ESAS NO:2021/356 Esas
KARAR NO:2023/617

DAVA:Alacak (Ticari Satıma Konu Malın İadesi)
DAVA TARİHİ:21/01/2020
KARAR TARİHİ:18/07/2023

Mahkememizde görülmekte olan Alacak (Ticari Satıma Konu Malın İadesi) davasının yapılan açık yargılaması sonunda,
GEREĞİ DÜŞÜNÜLDÜ:
Davacı vekili ayrıntısı dava dilekçesinde yazılı olduğu üzere, diyetisyen olan davacı şirket temsilcisinin sağlıklı yaşam ve beslenme konusunda danışmanlık yaptığını, davacı şirketin yetkilisinin kullanması için davalıdan … … model tartı cihazını aldığını, davalı tarafından satışa ilişkin olarak fatura düzenlenmediğini, satıma konu mal bedelinin davalı tarafından bildirilen kişi hesabına aktarıldığını, cihazın kurulumunun davalı şirket yetkilileri tarafından yapıldığını, cihazın kullanımı sırasında ekranında hastaların görmemesi gereken verilerin de gösterildiğinin fark edilmesi üzerine davalıya durumun bildirildiğini, davalı tarafından güncelleme yapılarak cihazın geri gönderildiğini, sonrasında cihazın farklı arızalar verdiğini, yine davalı tarafından uzaktan bağlantı yolu ile yapılan güncellemeler ile sorunların giderildiğini, ancak sonrasında cihazdaki arızaların daha sıklıkla meydana gelmeye başladığını, hastaların ve danışanların cihazın yaptığı ölçümlemelerden şikayetçi olmaya başladıklarını, davacı şirketin davaya konu cihazdan istediği faydayı alamadığını, ticari itibar kaybına uğradığını, cihazın temel işlevlerini dahi yerine getirmediğini belirterek davaya konu ayıplı malın iadesine, mal bedelinin faizi ile birlikte ödenmesine, yargılama giderleri ile vekalet ücretinin davalı üzerinde bırakılmasına karar verilmesini talep ve dava etmiştir.
Davalı vekili ayrıntısı cevap dilekçesinde yazılı olduğu üzere, davaya bakmakla İstanbul Tüketici Mahkemelerinin yetkili ve görevli olduğunu, davacının iddialarının yerinde olmadığını belirterek öncelikle mahkememizin yetkisizliğine, dosyanın yetkili ve görevli İstanbul Tüketici Mahkemelerine gönderilmesine, mahkeme aksi kanaatte ise davanın reddine, yargılama giderleri ile vekalet ücretinin davacı üzerinde bırakılmasına karar verilmesini talep ve beyan etmiştir.

Verilen görev A: Mahkeme kararına göre dava hangi tarihte açılmıştır?
Verilen görev B: Mahkeme kararında "Davalı vekili ayrıntısı" sözleriyle başlayıp "ve beyan etmiştir." sözleriyle biten kısmı, bu son sözler de dahil olmak üzere olduğu gibi yazın.

İncelenen veriler:

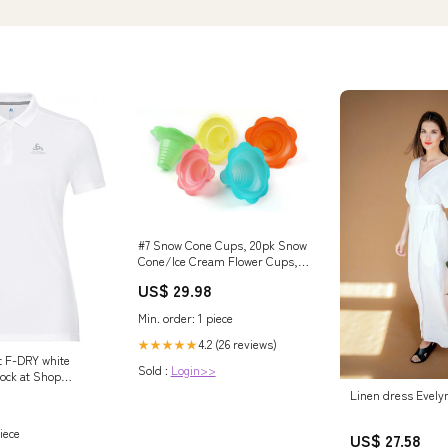
#7 Snow Cone Cups, 20pk Snow
Cone/Ice Cream Flower Cups,
popcorn
US$ 29.98
Min. order: 1 piece
4.2 (26 reviews)
★★★★★
t F-DRY white
Sold :
Login>>
tock at Shop
Linen dress Evely
iece
US$ 27.58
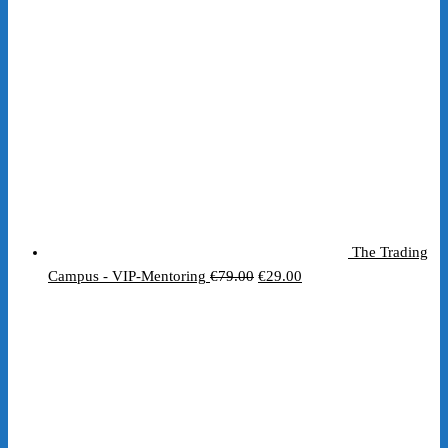
The Trading
Ursprünglicher
Aktueller
Campus - VIP-Mentoring
€
79.00
€
29.00
Preis
Preis
war:
ist:
€79.00
€29.00.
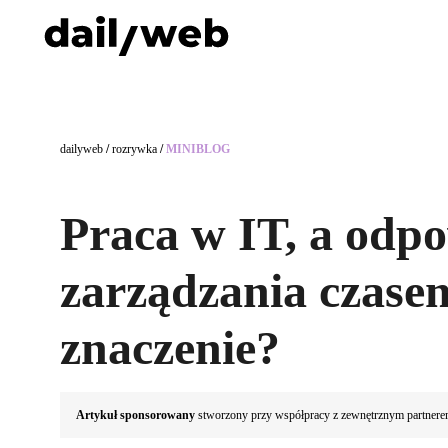
dailyweb
/
rozrywka
/
MINIBLOG
Praca w IT, a odp
zarządzania czase
znaczenie?
Artykuł sponsorowany
stworzony przy współpracy z zewnętrznym partnere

Sonuç A: 21/01/2020

Sonuç B:
Davalı vekili ayrıntısı cevap dilekçesinde yazılı olduğu üzere, davaya bakmakla İstanbul Tüketici Mahkemelerinin yetkili ve görevli olduğunu, davacının iddialarının yerinde olmadığını belirterek öncelikle mahkememizin yetkisizliğine, dosyanın yetkili ve görevli İstanbul Tüketici Mahkemelerine gönderilmesine, mahkeme aksi kanaatte ise davanın reddine, yargılama giderleri ile vekalet ücretinin davacı üzerinde bırakılmasına karar verilmesini talep ve beyan etmiştir.